START GIVEN DATA

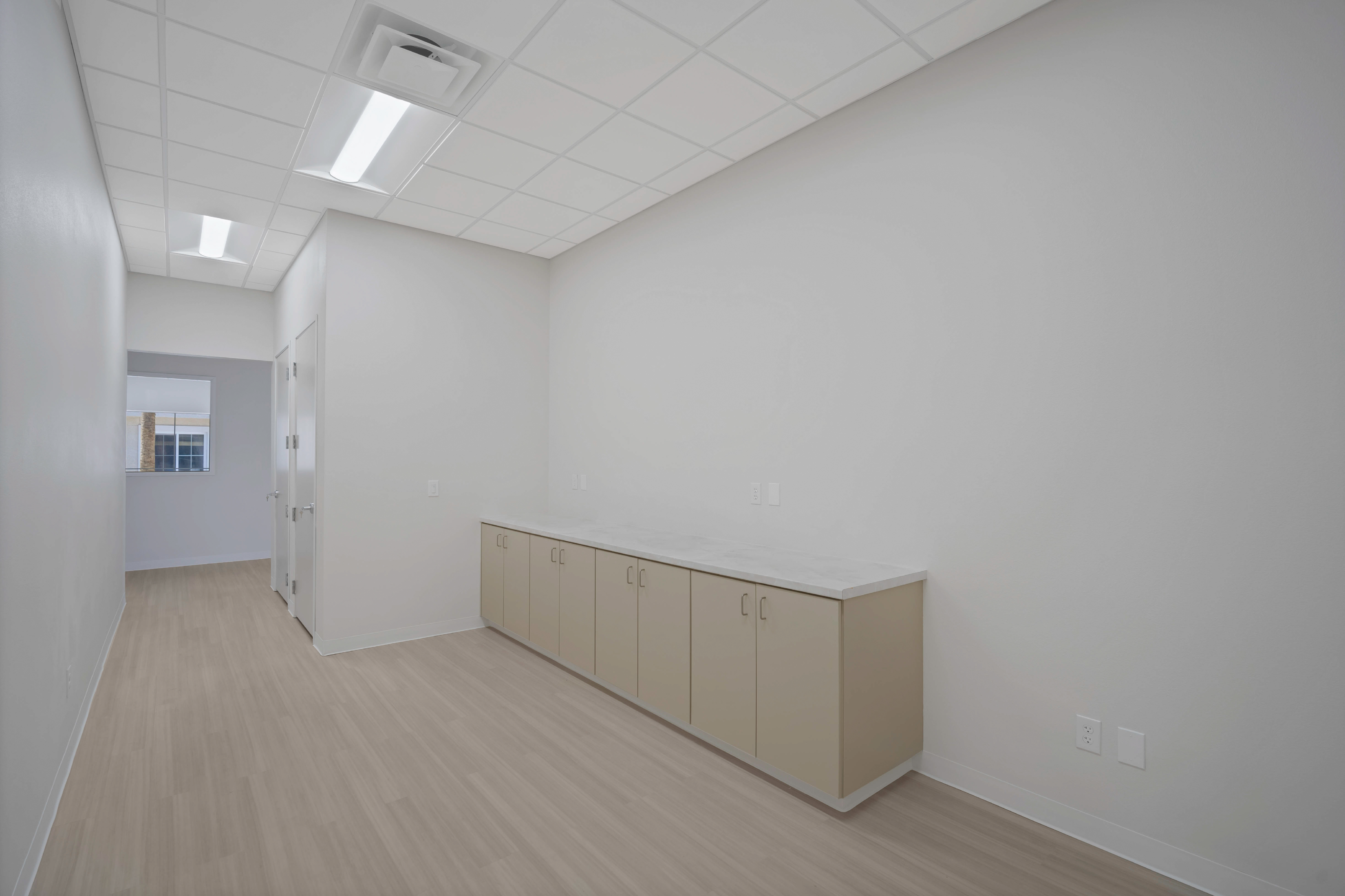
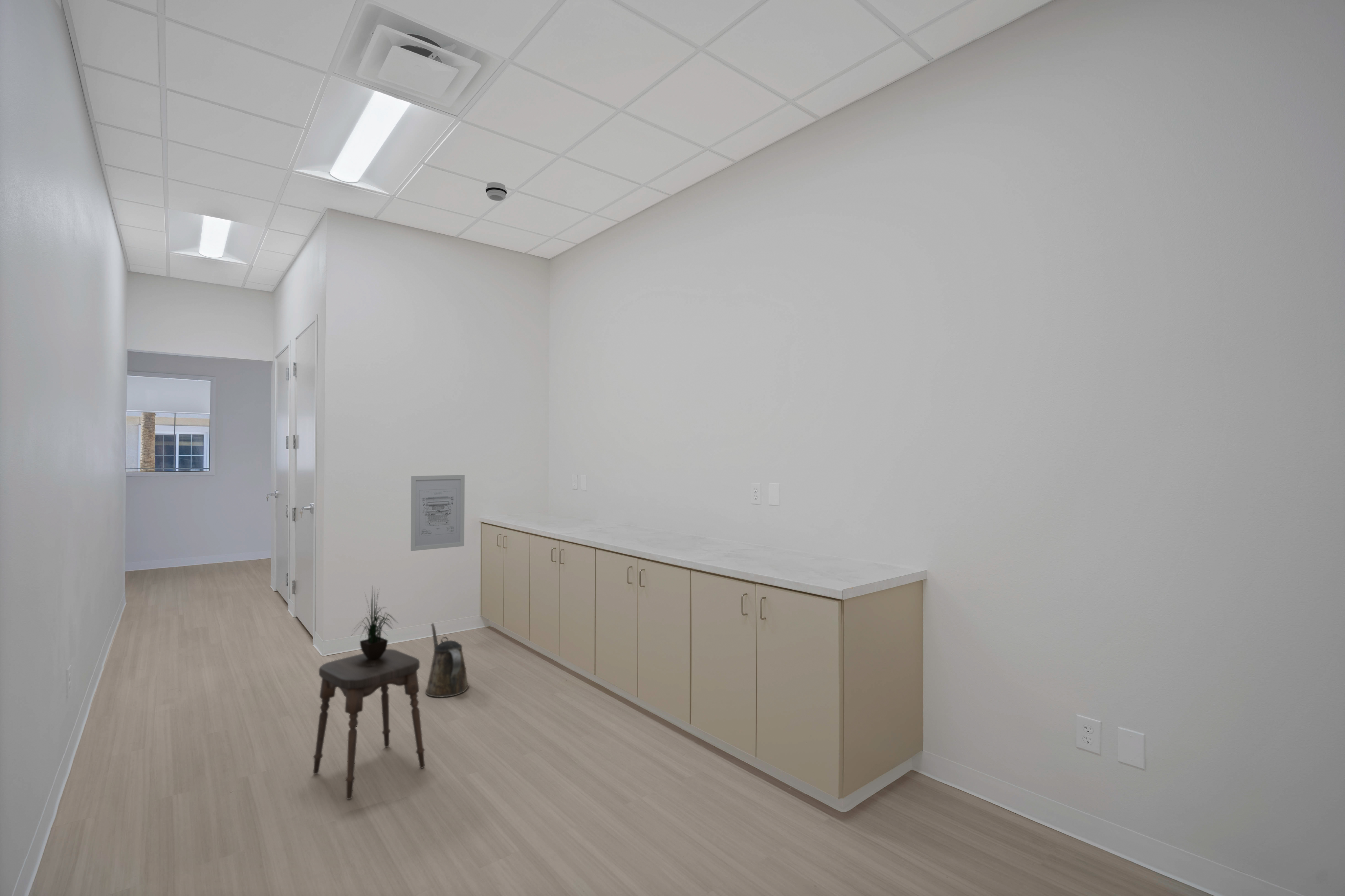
+ stool [313,649,425,800]
+ smoke detector [485,182,507,201]
+ wall art [410,475,465,551]
+ watering can [425,623,469,697]
+ potted plant [351,585,399,660]
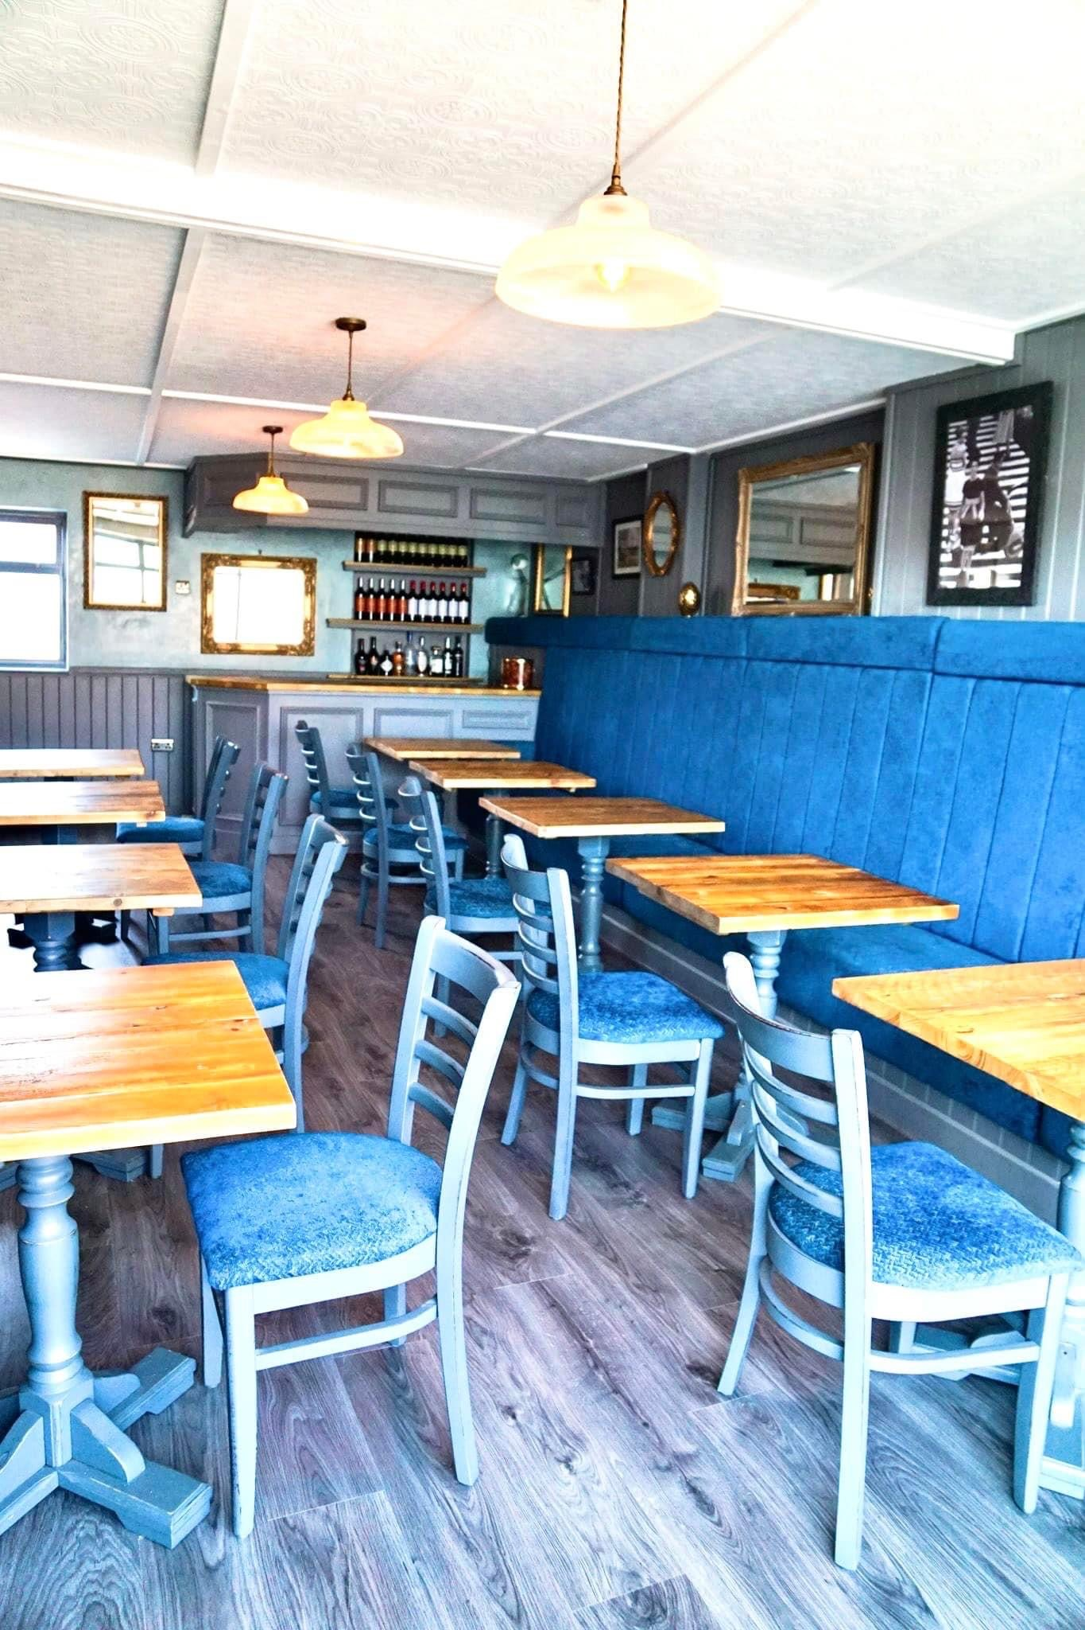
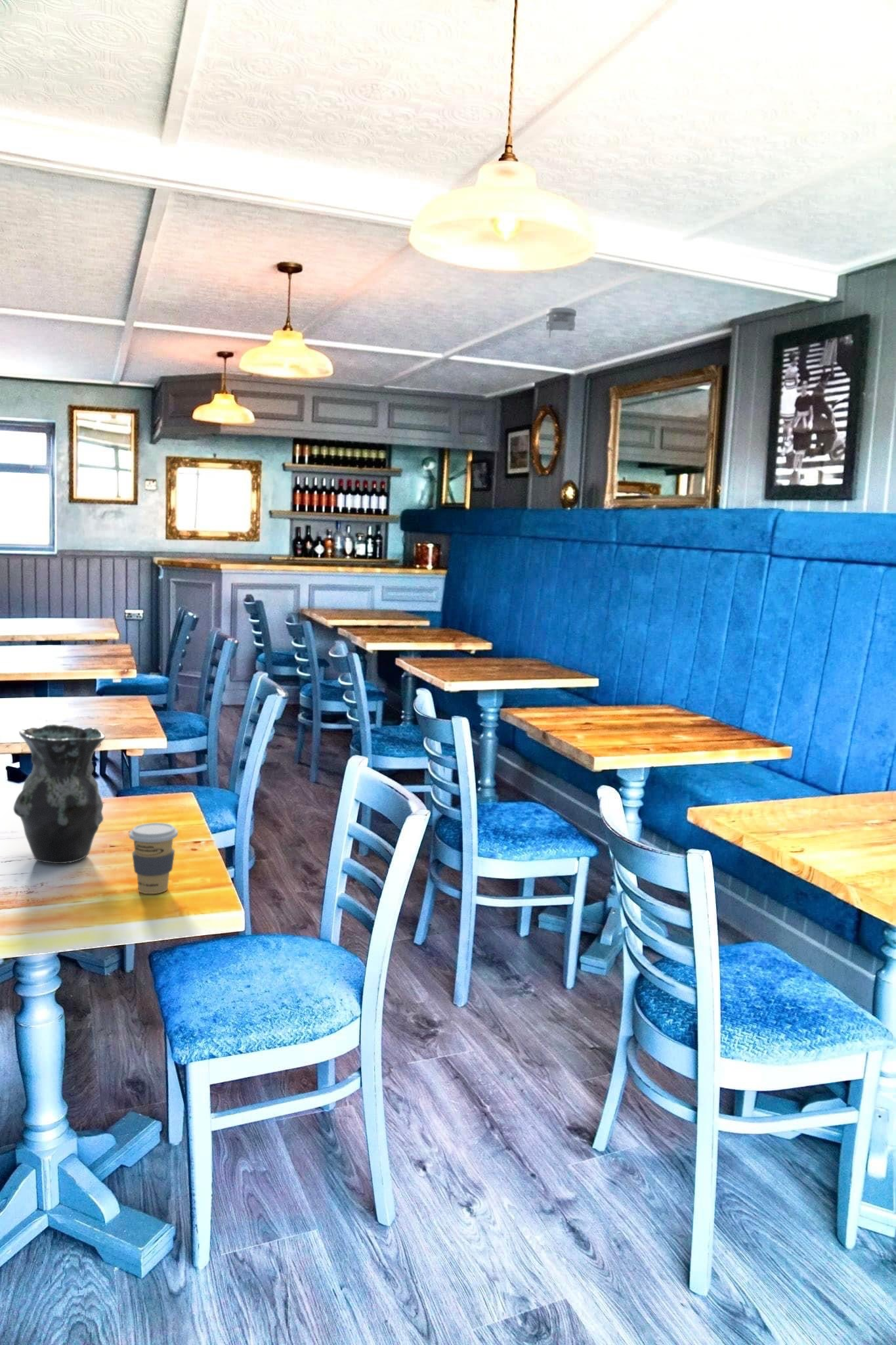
+ coffee cup [128,822,179,894]
+ vase [12,724,106,864]
+ smoke detector [545,307,577,339]
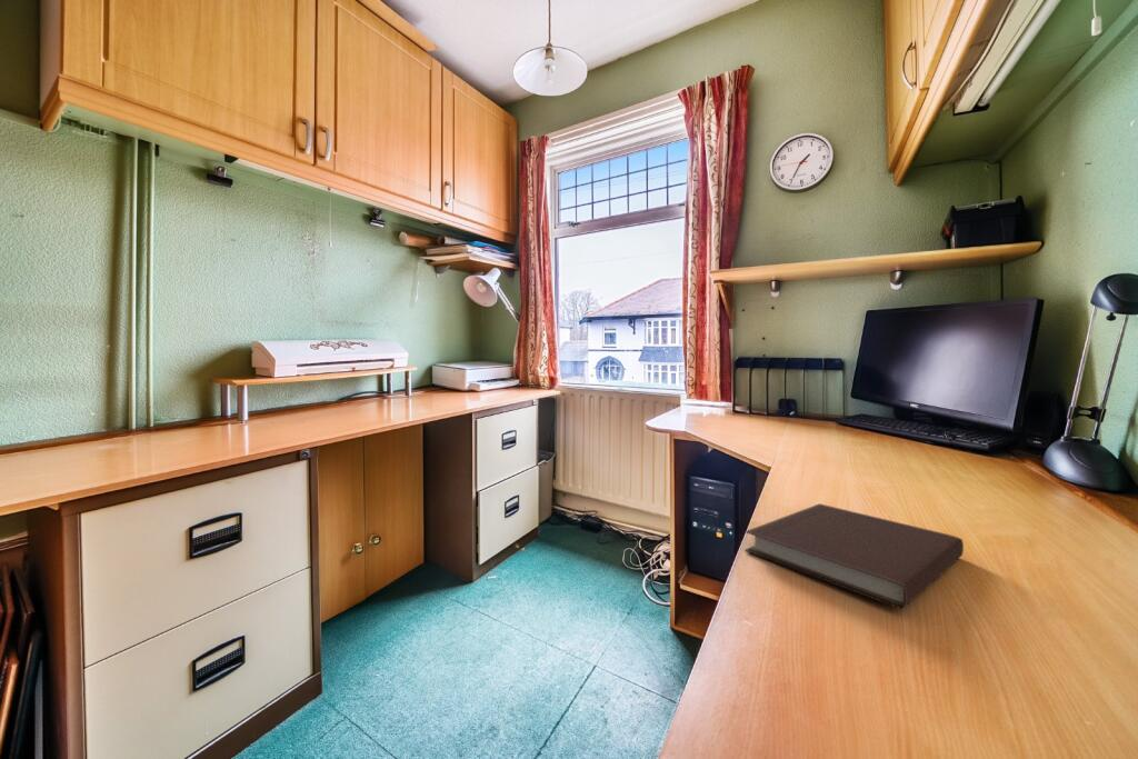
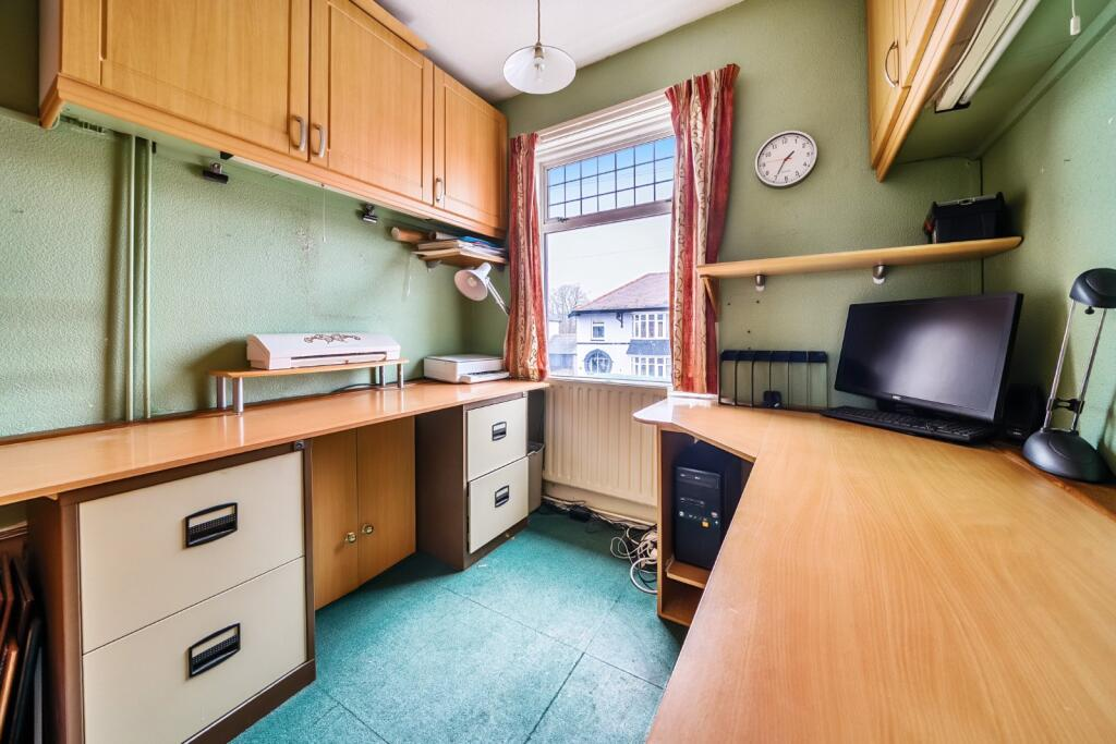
- notebook [743,502,965,609]
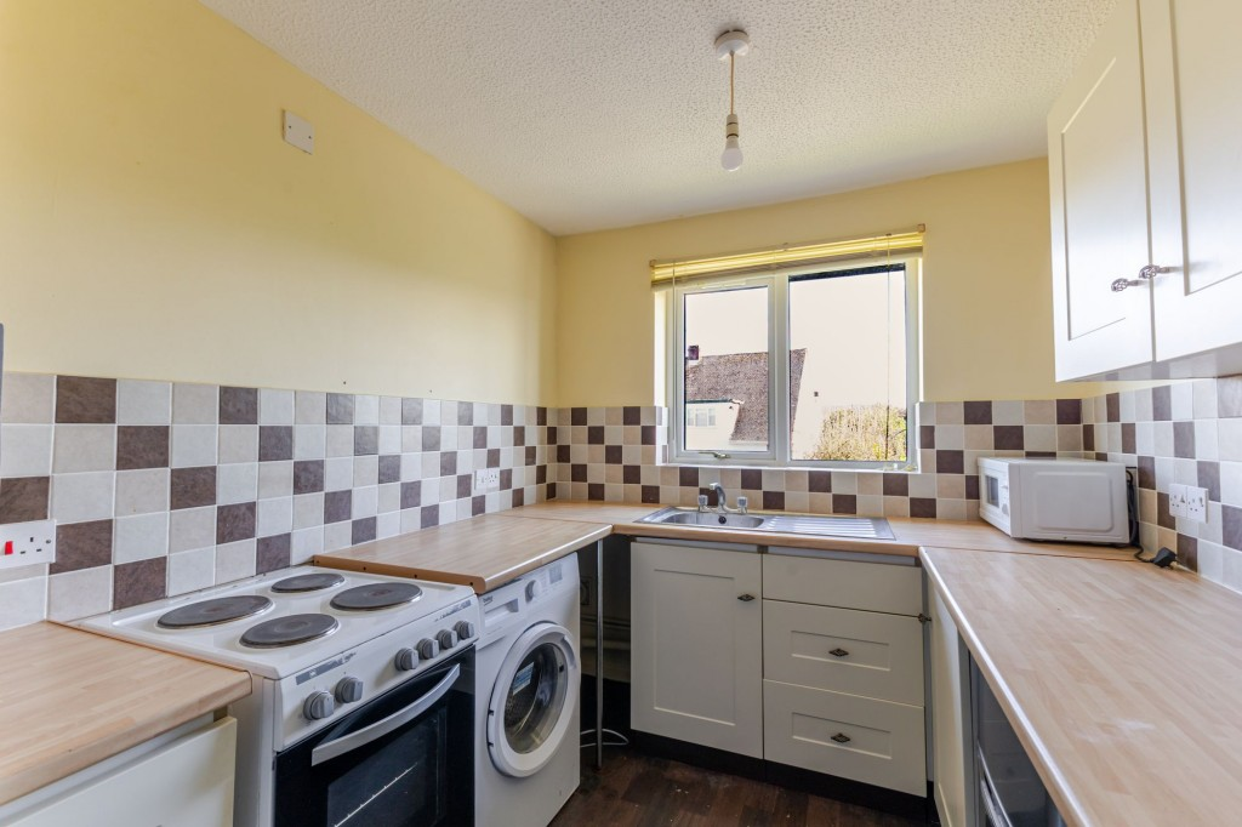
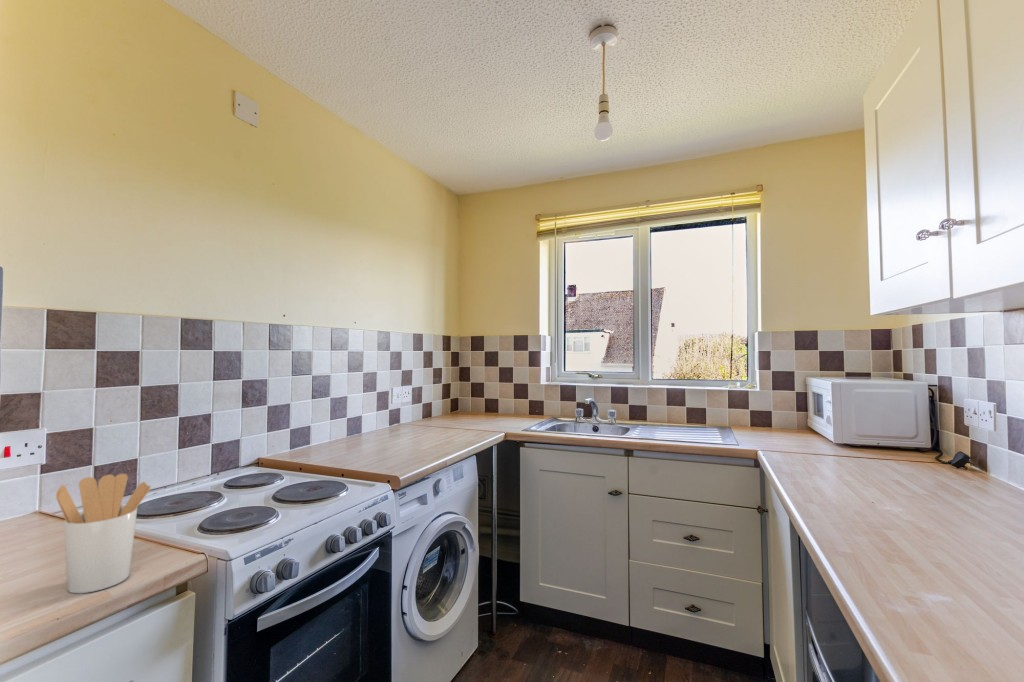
+ utensil holder [55,473,152,594]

END GIVEN DATA

- [TASK TO CARRY OUT]:
Take the line with "smoke detector [545,307,577,339]" and every line after it through the end of the data, and write only them out exactly, leaving out the pictures.

- [ANSWER TO THE EXERCISE]:
+ smoke detector [545,307,577,339]
- notebook [743,502,965,609]
+ utensil holder [55,473,152,594]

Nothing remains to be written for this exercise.